Das kann kein Zufall sein: Während in der Kunsthalle Bielefeld noch eine große Ausstellung über den deutschen Symbolismus läuft, eröffnet das Belvedere in Wien eine Schau zum Symbolismus in Österreich. Nachdem er jahrzehntelang wenig Beachtung fand, wird plötzlich ein umfassender Gesamtüberblick über diese Kunstrichtung in ganz Mitteleuropa geboten.
Info
Dekadenz - Positionen des österreichischen Symbolismus
21.6.2013 - 13.10.2013
täglich 10 bis 18 Uhr, mittwochs 10 bis 21 Uhr im Unteren Belvedere, Rennweg 6, Wien
Katalog 42 €
Zuflucht bei der Kunst einst + jetzt
Das mag erklären, warum das Interesse am Symbolismus neu erwacht.
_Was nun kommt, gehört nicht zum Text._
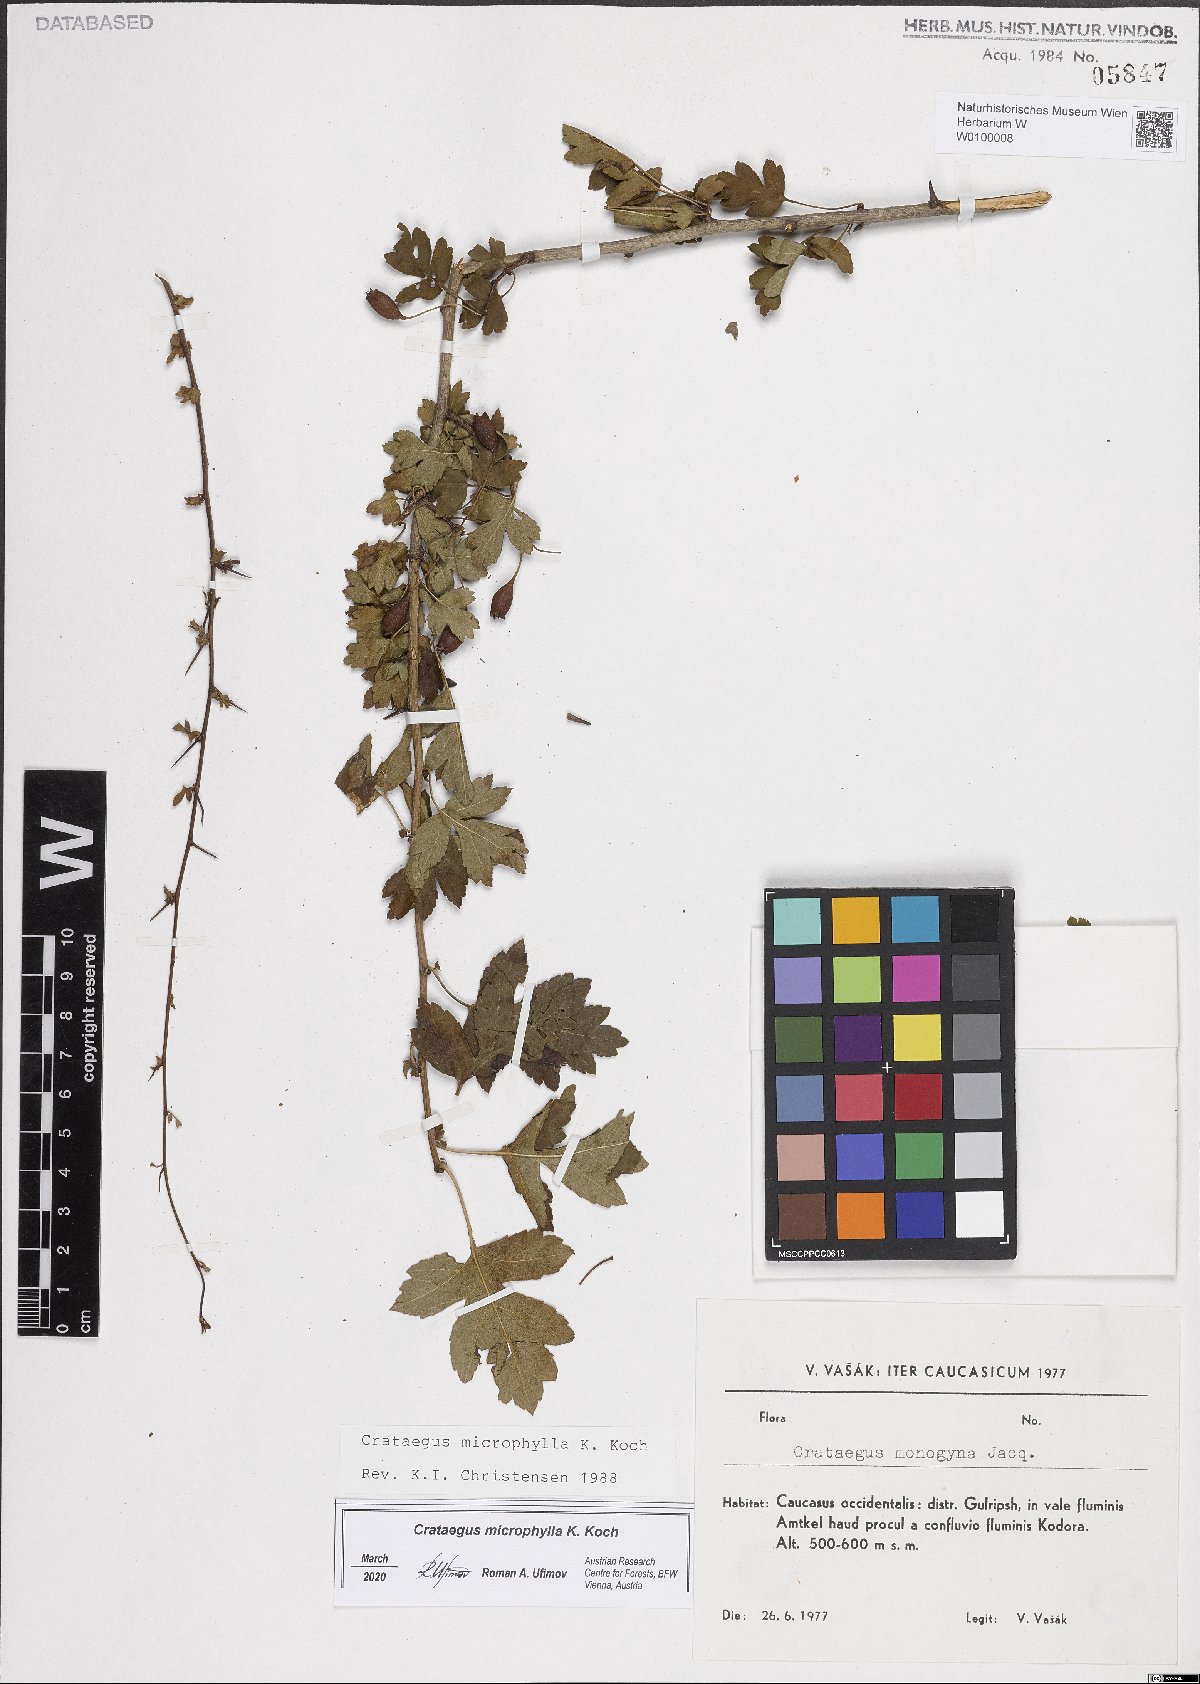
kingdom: Plantae
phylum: Tracheophyta
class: Magnoliopsida
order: Rosales
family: Rosaceae
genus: Crataegus
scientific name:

Fortschrittsoptimismus ist passé; Schwindel erregende technische Neuerungen werden eher beargwöhnt, als dass man ihnen die Lösung von Menschheitsproblemen zutraut. Desillusionierte Zeitgenossen suchen Zuflucht bei der Kunst – vor allem bei Spielarten, deren Formenreichtum die Sinne betört. Davon bietet der Symbolismus reichlich.
Impressionen der Ausstellung
Acht Meter langer Kunst-Altar
Insbesondere in seiner österreichischen Variante, fasst man den Begriff weit genug. Die rund 120 gezeigten Werke, überwiegend aus der Belvedere-Sammlung, entstanden fast alle vor 1914: Das Habsburger Reich war ein Vielvölkerstaat und Wien eine kosmopolitische Metropole, die Künstler aus ganz Europa anzog. Ausländer wie der Belgier Fernand Khnopff oder die Deutschen Max Klinger und Franz von Stuck feierten hier große Erfolge.
Von ihnen sind wegweisende Arbeiten zu sehen: etwa Klingers riesiges „Urteil des Paris“ von 1887. Das fast acht Meter lange Triptychon ist weit mehr als ein Gemälde: Mit üppig beschnitztem und vergoldeten Rahmen, massivem Sockel in Marmor-Optik und drei aufgesetzten Figuren-Plastiken ähnelt es eher einem Kunst-Altar.
Waldpfad als Eingang ins Paradies
Wobei alle Elemente aufeinander bezogen sind: Rahmen und Sockel hören auf, reine Leinwand-Einfassungen zu sein, und werden integraler Teil des Werks. Sie vermitteln die Bild- mit der Außenwelt und lösen damit die Grenze zwischen beiden Sphären auf; dieses Eindringen der Kunst in die Wirklichkeit sollten diverse Spielarten der Klassischen Moderne weitertreiben.
Die Schau versammelt einige solcher monumentalen Triptychen. Assoziationen zu gotischen Altären waren beabsichtigt; sie sollten ähnlich weihevolle Ehrfurcht einflößen. Dazu passten (quasi-)christliche Bildthemen. Wilhelm List schuf 1905 ein dreiteiliges Ensemble über die „Heilige Elisabeth“, Wilhelm Bernatzik 1904 das Triptychon „Eingang ins Paradies“. Der sieht wie ein Waldpfad aus: Zwei Engel bewachen ihn, während er sich ins Irgendwo schlängelt.